Some threshold ECDSA protocols such as GG20 and CGGMP21 (and, via an offline preprocessing phase, GG18) generate this nonce distributively as a presignature $(k, R = k \cdot G)$ before the message is known, consuming it once a message arrives. The set of unused presignatures is a stateful object, and implementations must ensure that no two executions consume the same presignature. If they do, two or more signatures share a nonce.

Security implication. When two signatures over different messages share a presignature, anyone who observes them can recover the long-term signing key $x$. In threshold deployments the reuse is both easy to trigger and hard to detect: a malicious party can abort a ceremony after the presignature is fixed and force a retry on a different message, or route two non-interactive signing requests to different honest subsets using the same presignature. Honest parties signing non-interactively have no way to notice that the same nonce is being consumed twice.

How to avoid. Atomically (across parallel sessions) consume the presignature before starting the signing, and consume it whether or not the signing protocol completed successfully. Upon failure, never retry signing with the same presignature; generate a fresh one. Beware lifecycle events that can resurrect a consumed presignature: backup-and-restore, process restarts, snapshots, and replication must not reintroduce a presignature that has already been used.

Example Blockdaemon Builder Vault warns against 2-of-3 presignature reuse (Builder Vault TSM docs)
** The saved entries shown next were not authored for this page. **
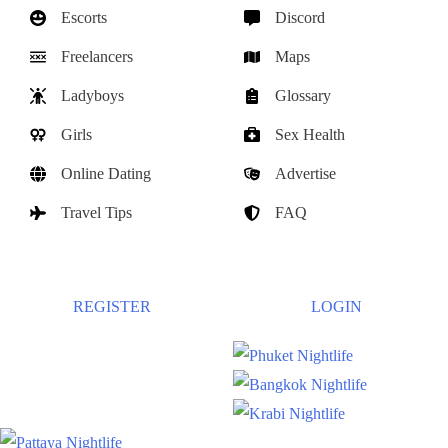
Escorts
Discord
Freelancers
Maps
Ladyboys
Glossary
Girls
Sex Health
Online Dating
Advertise
Travel Tips
FAQ
REGISTER
LOGIN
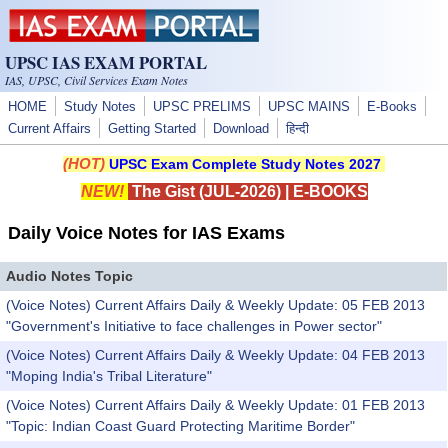
Skip to main content
UPSC IAS EXAM PORTAL
IAS, UPSC, Civil Services Exam Notes
HOME
Study Notes
UPSC PRELIMS
UPSC MAINS
E-Books
Current Affairs
Getting Started
Download
हिन्दी
(HOT)
UPSC Exam Complete Study Notes 2027
NEW!
The Gist (JUL-2026)
|
E-BOOKS
Daily Voice Notes for IAS Exams
Audio Notes Topic
(Voice Notes) Current Affairs Daily & Weekly Update: 05 FEB 2013
"Government's Initiative to face challenges in Power sector"
(Voice Notes) Current Affairs Daily & Weekly Update: 04 FEB 2013
"Moping India's Tribal Literature"
(Voice Notes) Current Affairs Daily & Weekly Update: 01 FEB 2013
"Topic: Indian Coast Guard Protecting Maritime Border"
Builder Vault is Blockdaemon’s production MPC threshold-signing platform (powered by the Sepior TSM). Its developer documentation explains that each presignature contains shares of a random signing nonce, and that an MPC node enforces single-use by deleting the presignature in the same transaction in which it consumes its share. The docs additionally warn that backup-and-restore can reintroduce a previously-consumed presignature, turning a routine ops procedure into a key-extraction vector if mishandled. Operators are therefore instructed to delete all presignatures either before taking a database backup or upon restoring.